The second passage mentions Chesterton briefly, but I wanted to quote the whole portion where it appears because I just absolutely loved the passage (even if it hadn't mentioned GKC):

(From the chapter "Checkmate")
All the books were beginning to turn against me. Indeed, I must have been as blind as a bad not to have seen, long before, the ludicrous contradiction between my theory of life and my actual experiences as a reader. George MacDonald had done more to me than any other writer; of course it was a pity that he had that bee in his bonnet about Christianity. He was good in spite of it. Chesterton had more sense than all the other moderns put together; bating, of course, his Christianity. Johnson was one of the few authors whom I felt I could trust utterly; curiously enough, he had the same kink. Spenser and Milton by a strange coincidence had it too. Even among ancient authors the same paradox was to be found. The most religious (Plato, Aeschylus, Virgil) were clearly those on whom I could really feed. On the other hand, those writers who did not suffer from religion and with whom in theory my sympathy ought to have been complete- Shaw and Wells and Mill and Gibbon and Voltaire- all seemed a little thin; what as boys we called "tinny." It wasn't that I didn't like them. They were all (especially Gibbon) entertaining; but hardly more.

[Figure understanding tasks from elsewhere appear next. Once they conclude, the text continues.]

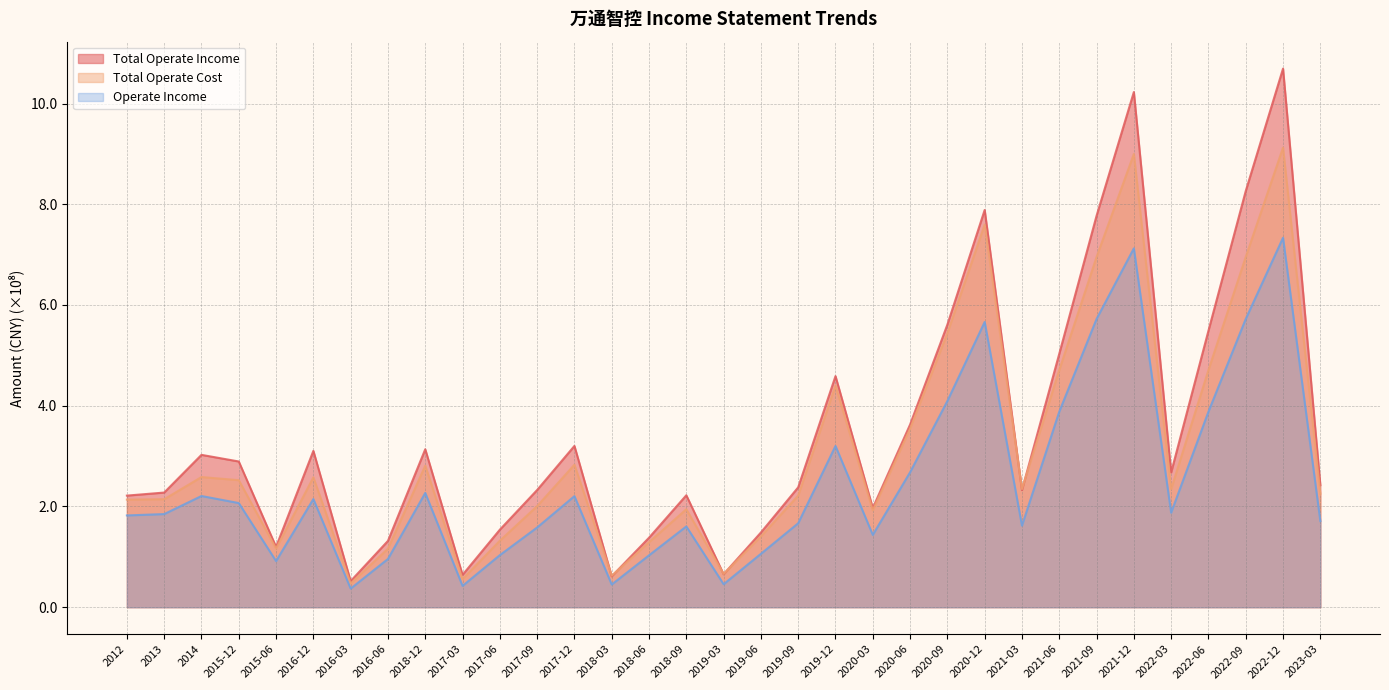

At which label does TOTAL_OPERATE_INCOME first exceed 2?

2012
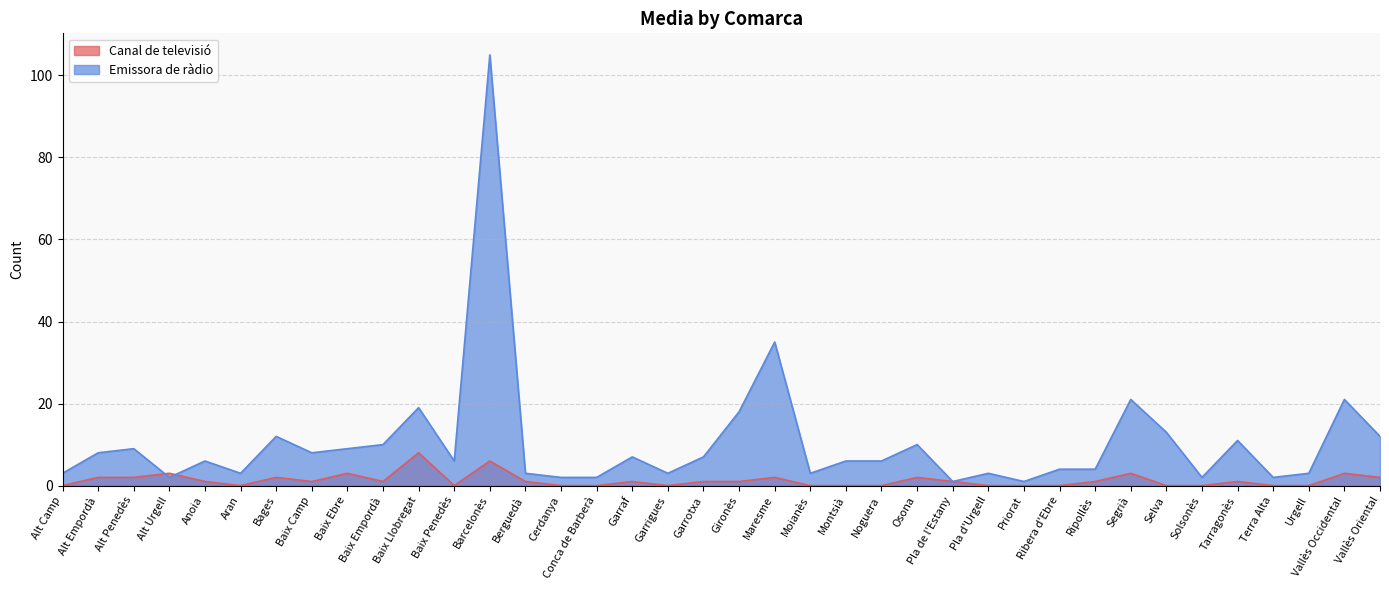

What is the total value across all series at Baix Ebre?

12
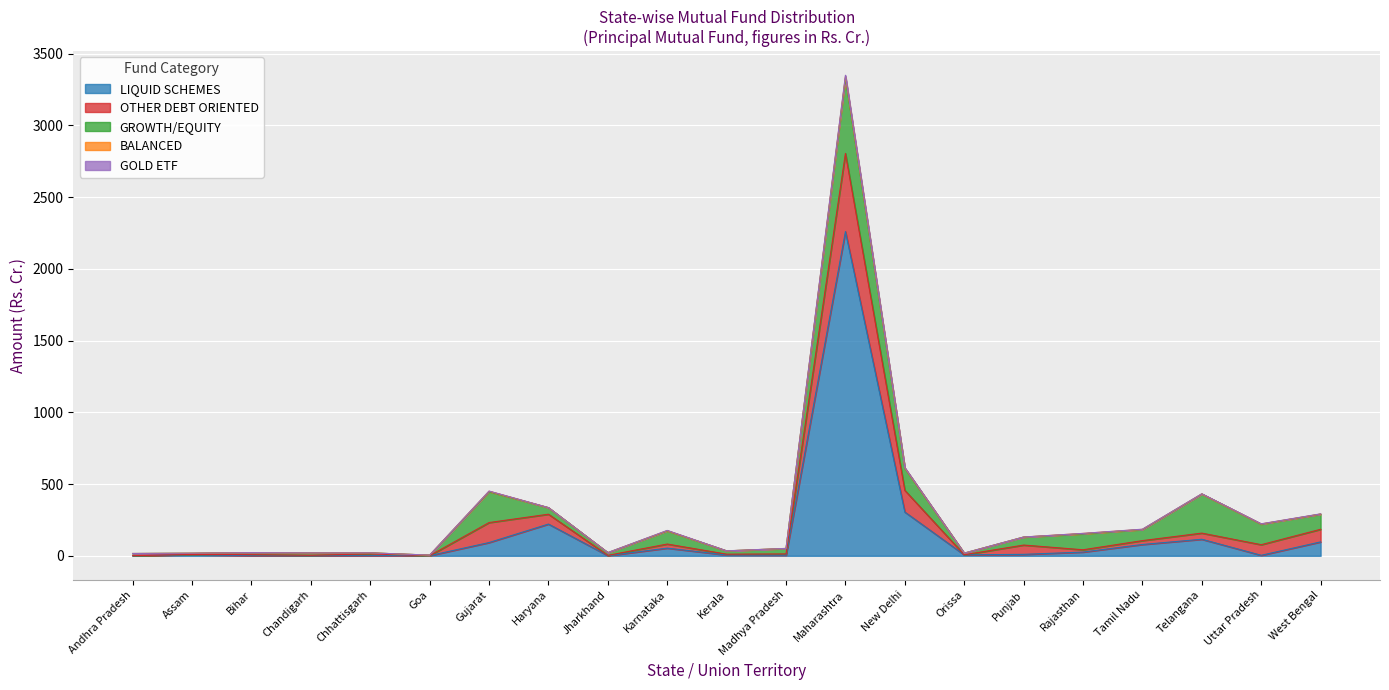

Is the value of BALANCED at Orissa greater than the value of LIQUID SCHEMES at Chhattisgarh?

No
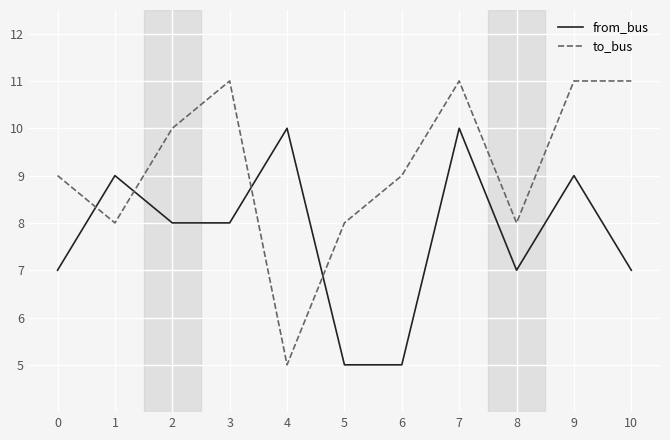

List the series in order of their peak value, highest first.

to_bus, from_bus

There seemed to be no depth in them. They were too simple. The roughness and density of life did not appear in their books.

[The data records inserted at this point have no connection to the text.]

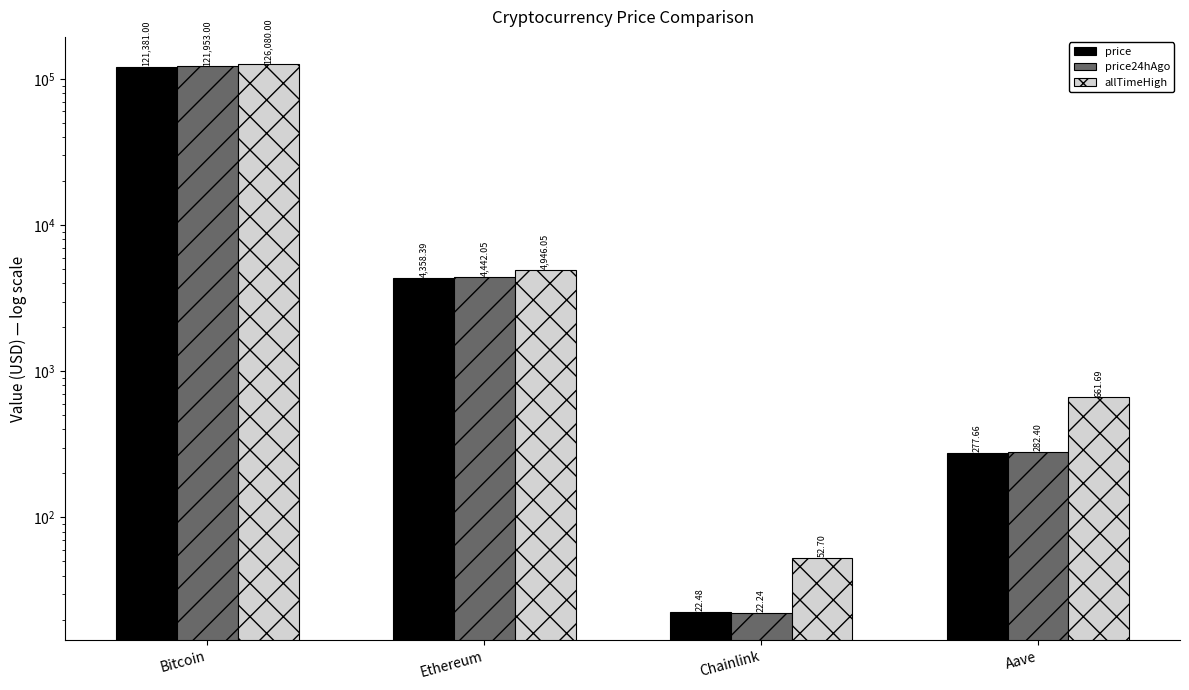

Reading right to left, transcribe all the data shown in this chart.

price: Aave=277.7	Chainlink=22.5	Ethereum=4358.4	Bitcoin=121381.0
price24hAgo: Aave=282.4	Chainlink=22.2	Ethereum=4442.1	Bitcoin=121953.0
allTimeHigh: Aave=661.7	Chainlink=52.7	Ethereum=4946.1	Bitcoin=126080.0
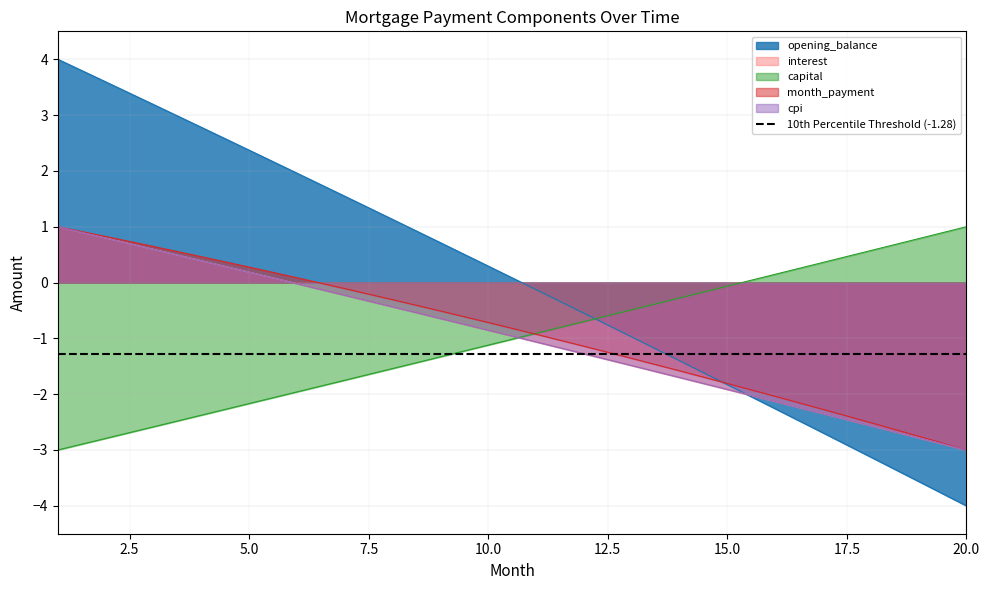

Where does the capital series first go above 0?

16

And Lewis also describe when he first encountered The Everlasting Man (which he would on another occasion state to be the contemporary book that had helped him most in his conversion to Christianity, and as being the best popular defense of the Christian faith he knew of):

(From the chapter "Checkmate")
Then I read Chesterton's Everlasting Man and for the first time saw the whole Christian outline of history set out in a form that seemed to me to make sense...I already thought Chesterton the most sensible man alive "apart from his Christianity." Now, I veritably believe, I thought...that Christianity itself was very sensible "apart from its Christianity"
Finally, a last passage in which Lewis makes reference to GKC (or, to be more specific, The Everlasting Man) as being helpful in his conversion:

(From the chapter "The Beginning")
There could be no question of going back to primitive, untheologized and unmoralized, Paganism. The God whom I had at last acknowledged was one, and was righteous. Paganism had been only the childhood of religion, or only a prophetic dream. Where was the thing full grown? or where was the awakening? (The Everlasting Man was helping me here.)